2. Graphic organizers are your friend. Always provide students with options of graphic organizers to use when completing assignments independently. This will allow them access to tools for organizing and synthesizing information. Always model how to use these organizers with real tasks in your class. You may choose to make graphic organizers available via hard copy in your classroom or in a shared digital folder for students to access at all times.

3. Leverage technology. Use media, images, and video to provide visual exemplars of ways to organize information, plan tasks, and set goals. You could let your students see examples of how others annotate text in unique ways. In math, provide multiple ways that students can organize information in a multistep math word problem or use math journals to support students in organizing daily notes and content.

4. Incorporate executive functioning into grading. Consider allowing students to earn points toward an assignment or in a given course by applying executive function skills. For example, students may be able to receive additional points for a cumulative assignment by turning in a copy of the outline and short-term goals they created as they planned out the assignment.

Incorporating executive functioning into the grading system can encourage goal-oriented students to practice and apply these skills to support their success.

5. Use apps. There are limitless options of applications that allow for managing lists, utilizing timers, generating reminders, setting goals, and organizing information. Be sure to share them with parents and students, with permission. If appropriate, you may even choose to allow students to utilize the apps during class time.

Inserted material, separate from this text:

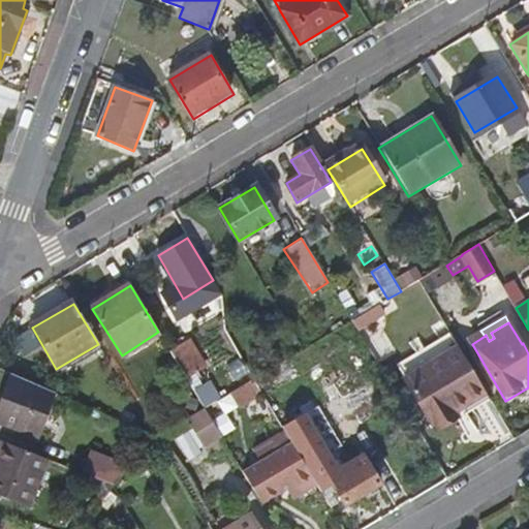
[(397,366),(405,381),(459,347),(450,334),(397,366)]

As we support teenage students in refining their executive functioning skills, our classrooms should be safe spaces for them to explore a variety of strategies and figure out what works best for them. Creating these safe spaces to counter executive dysfunction can and should include the use of high-, low-, and no-tech strategies that students can access independently.

Beyond the five strategies listed, teachers can utilize everyday items like sticky notes, note cards, clocks, timers, calendars, labels, and even simple writing utensils to model executive function skills for students throughout the day.

A high school student’s ability to self-regulate in the area of executive functioning can make or break their ability to balance life beyond graduation. Executive functions like attention, memory, time management, and organization are all everyday skills that we must independently manage in our lives. Special education teachers especially must not overlook conversations about students’ skills in this area at IEP meetings, particularly when developing postsecondary transition goals.

For our growing and evolving students, executive functioning is a nonnegotiable component of learning, independence, and flourishing after high school.